§ **Challenge A**:
Answer each of the following using the worked solution for the area problem below, marking your answers (i), (ii) and (iii):
(i) How is f(x) defined?
(ii) On what interval does f(x) ≥ g(x) hold?
(iii) What value is found for A?

##### Passage provided

Answer
$$A = \frac{2}{3}$$
Work Step by Step
$$\eqalign{
& {\text{Let }}f\left( x \right) = {\left( {x - 1} \right)^2},{\text{ }}g\left( x \right) = - {\left( {x - 1} \right)^2} \cr
& {\text{From the graph shown below}} \cr
& f\left( x \right) \geqslant g\left( x \right){\text{ on the interval }}0 \leqslant x \leqslant 1 \cr
& {\text{The area is given by}} \cr
& A = \int_0^1 {\left[ {{{\left( {x - 1} \right)}^2} + {{\left( {x - 1} \right)}^2}} \right]} dx \cr
& A = 2\int_0^1 {{{\left( {x - 1} \right)}^2}} dx \cr
& {\text{ Integrate}} \cr
& A = 2\left[ {\frac{{{{\left( {x - 1} \right)}^3}}}{3}} \right]_0^1 \cr
& A = \frac{2}{3}\left[ {{{\left( {x - 1} \right)}^3}} \right]_0^1 \cr
& {\text{Simplifying}} \cr
& A = \frac{2}{3}\left[ {{{\left( {1 - 1} \right)}^3} - {{\left( {0 - 1} \right)}^3}} \right] \cr
& A = \frac{2}{3}\left( 1 \right) \cr
& A = \frac{2}{3} \cr} $$

##########
##### Data entries

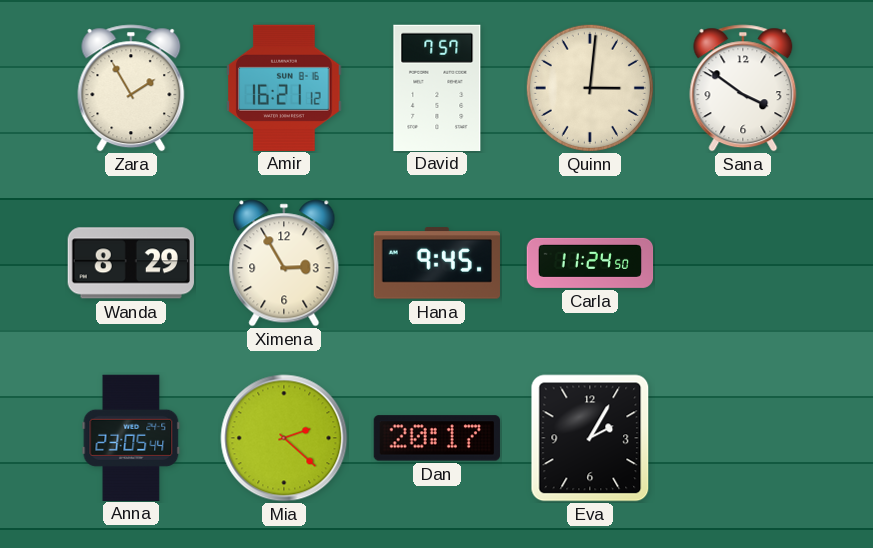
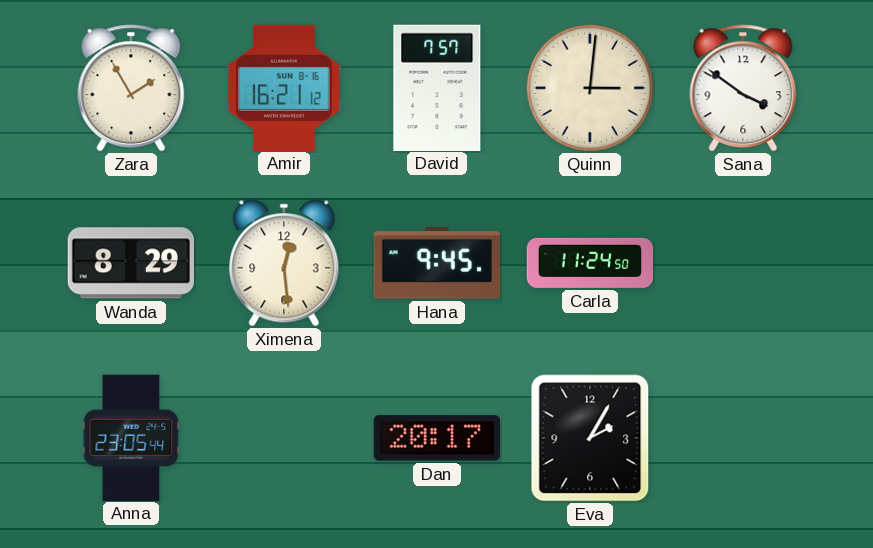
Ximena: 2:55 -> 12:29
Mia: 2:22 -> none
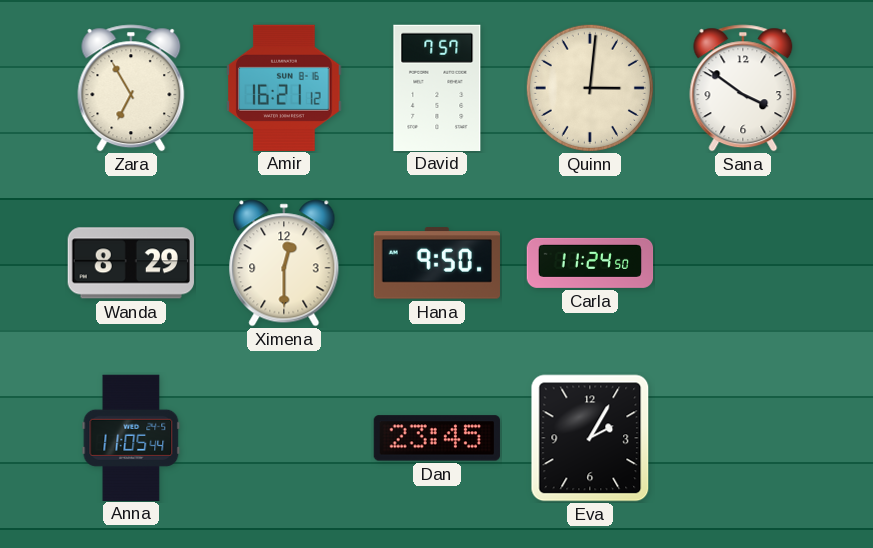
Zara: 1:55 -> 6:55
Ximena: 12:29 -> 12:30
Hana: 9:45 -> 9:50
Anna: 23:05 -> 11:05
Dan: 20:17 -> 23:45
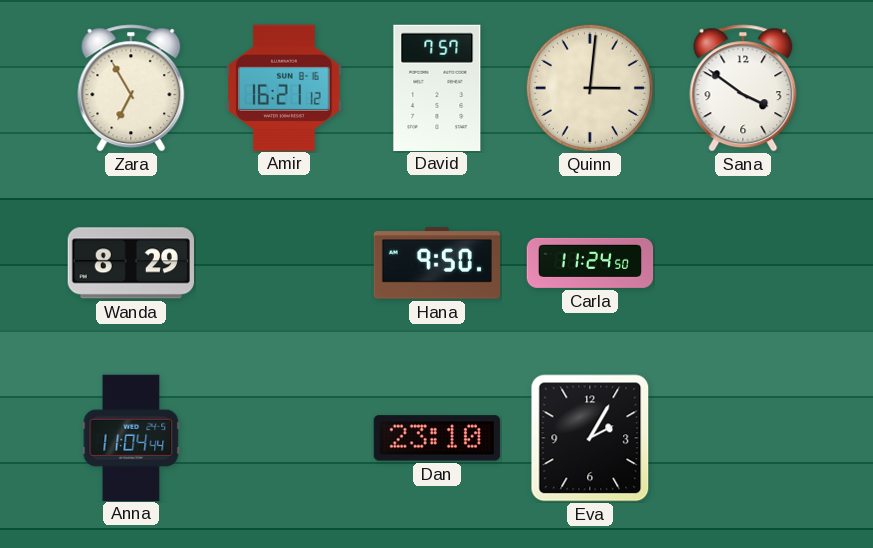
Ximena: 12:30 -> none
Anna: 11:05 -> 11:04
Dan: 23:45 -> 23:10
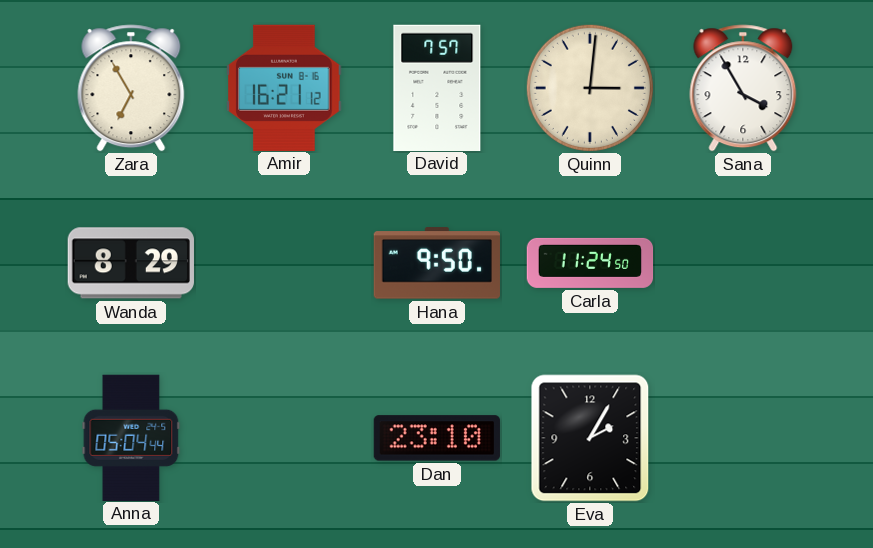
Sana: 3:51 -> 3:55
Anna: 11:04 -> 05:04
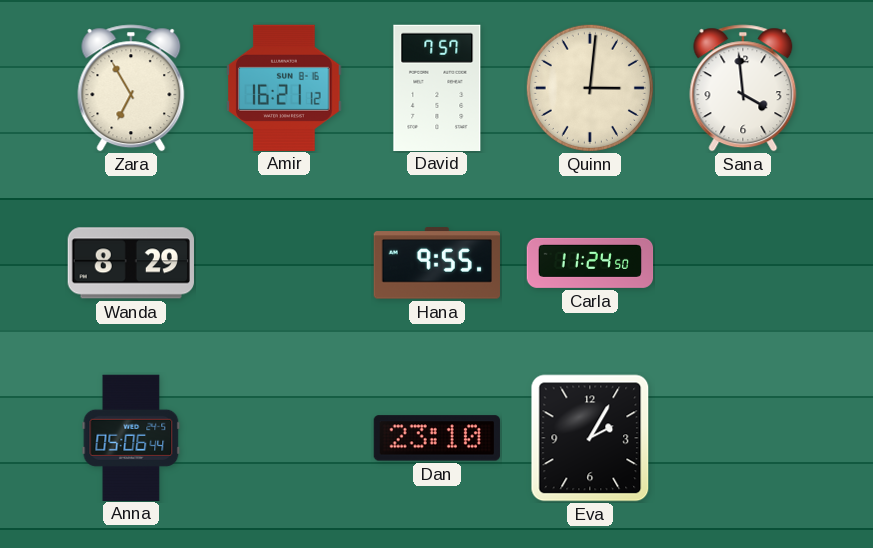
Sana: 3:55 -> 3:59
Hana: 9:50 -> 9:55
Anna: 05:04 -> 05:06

##########

§ **Challenge B**:
Duplicate the lines of the records, starting with the line containing "Sana: 3:51 -> 3:55" and going on through the end of the records, both ends included. Leave the pictures out of your answer.

§ **Written answer A**:
(i) f(x) = (x − 1)²
(ii) 0 ≤ x ≤ 1
(iii) A = 2/3

§ **Written answer B**:
Sana: 3:51 -> 3:55
Anna: 11:04 -> 05:04
Sana: 3:55 -> 3:59
Hana: 9:50 -> 9:55
Anna: 05:04 -> 05:06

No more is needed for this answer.